A despondent public, angry left-wingers and disgruntled trade unionists are all threatening to undermine German Chancellor Gerhard Schroeder's efforts to reform the troubled economy this summer.
Following a string of regional electoral defeats for Mr Schroeder's Social Democrats (SPD) this year, the party's traditional union allies and others on the left have decided it is time to force the government to backtrack on its so-called 'Agenda 2010', a package of unpopular labour-market reforms and welfare cuts.
'We want to correct the social imbalance and make sure it doesn't get any worse,' Juergen Peters, head of industrial union IG Metall, said last week. 'Just because the SPD says there's no alternative for the unions, we won't allow them to keep moving to the right and taking over conservative policies.'
Such rhetoric is already likely to be enough to ruin Mr Schroeder's summer holiday, but if a group of left-wing rebels can help it, Mr Peters and the unions may soon have another political party to work with.
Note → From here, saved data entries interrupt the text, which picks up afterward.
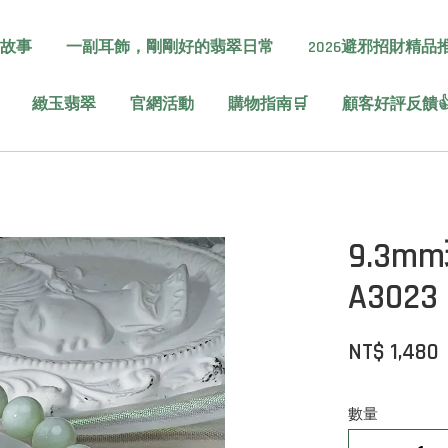
故事
一副耳飾，剛剛好的翡翠日常
2026避邪招財精品
緻玉翡翠
官網活動
購物指南🛒
顧客好評反饋
9.3
A30
NT$ 1,480
數量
Last week, 40 ex-SPD members and low-level union representatives in Berlin formed a group called Labour and Social Justice Election Alternative, which has the sole aim of supplanting the Social Democrats as Germany's leading party on the left.
For the moment, union bosses like Mr Peters are more interested in reversing the government's modernising course than ditching organised labour's longstanding ties to the SPD for an upstart party.